A perspective window or draftsman’s net is a device used in the procedure of making a manual drawing according to (for example) the rules of linear perspective. Whereby a transparent perspective window or picture plane is placed in front of a 3-D object/scene, whereupon a viewer sitting on the other side of the screen employs a notionally stationary eye to copy a visible outline of the observed scene as it appears on said perspective window (i.e., fixed spatial location eye but looking along multiple object-tracing line(s)-of-sight).
Hence, the so-called perspective ‘window’ principle comprises a specific arrangement of—object, window, and stationary-eye (fixed view-point and fixed viewing-direction), working together as a visual mechanism to produce this type of Linear Perspective image.

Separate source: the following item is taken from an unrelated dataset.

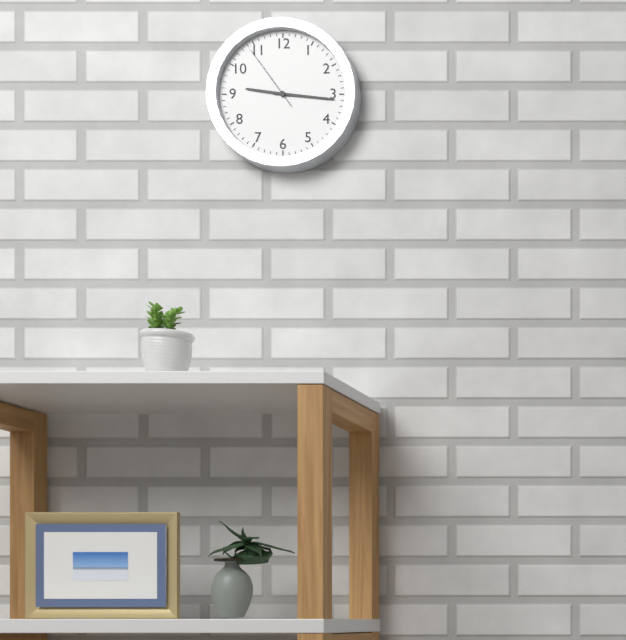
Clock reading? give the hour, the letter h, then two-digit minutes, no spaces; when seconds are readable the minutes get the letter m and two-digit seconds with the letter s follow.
9h16m54s
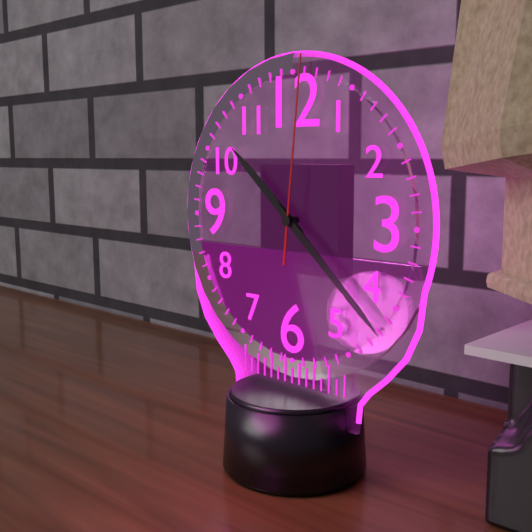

The perspectival window or veil, was by far the most popular of perspectival instruments. Alberti (1434) claimed that it was indispensable for perspectival construction. Piero della Francesca (c. 1480) described it, Leonardo drew it (c. 1490), Dürer (1525) published it, and via Barbaro (1568), it subsequently became known as Dürer’s window in Italy. Dürer’s student, Rodler (1531) used the window for landscapes, an idea which found both military and practical applications.
The window became much more than a simple mechanical aid. According to Danti (1583), Tommaso Laureti produced a model window specifically to demonstrate the principles of perspective, an idea taken up by the French Academy of Sciences.
As early as the 1490’s, Leonardo da Vinci devised games which used the window principles to improve one’s judgment of distance. Later authors such as Accolti (1625) and Bosse (1648) used the window to reveal reciprocal relationships of size and distance and as a tool for imposing a geometrical framework on nature. This made possible the equations between optics, geometry and perspective, which were taken for granted after the 19th century and have continued to the present.
Imaginary Picture Plane
Another name for the perspective window is the imaginary picture plane, being a window that intersects the visual pyramid, and upon which you trace the outline of an object beyond.
In the 15th Century, perspective came to mean seeing through a transparent glass-plane on which the spatial scene is traced from a single fixed eye-point (the window is used to fix the location and angle-of-view of the artist/observer). A geometrical example is the procedure of making a manual drawing according to the ‘legitimate construction’ rules of linear perspective.
Perspective, says Leonardo, is nothing else than seeing a place, behind a plane-of-glass, quite transparent, on the surface of which the objects which lie behind the glass are to be drawn. They can be traced in pyramids-of-vision to the point in the Eye and these pyramids are intersected by the glass-pane. The pyramids are composed of the visual-rays, which link the visible surfaces of objects to the Eye.
Perspective Drawing Frame
A constructed example of perspective window is a perspective drawing frame, used by artists such as Leonardo, Viator, and Durer; which consists of a wooden frame operating as a doppelgänger to the picture plane, and upon which the artists could accurately measure (visually) perspective images lying beyond the frame.
Often the frame would be cross-indexed with a checkerboard pattern of strings, or have ruled markings on the edges, and sometimes another upright stick would fix the artist’s eye position, field-of-view, and direction of looking.
Also, the frame could be used with mechanical methods such as strings drawn from eye point to object points, etc. In this manner, the perspective window becomes a recording medium that contains a perspective image; in the form of an artist’s canvas, film, computer screen or some other medium that stores the visual information contained therein.
It is essential to realise that the perspective window, a fixed eye-point, and object location are the most basic elements of a perspective view/image, fundamental to all categories/forms of perspective, including visual, mathematical, graphical, instrument perspectives, etc.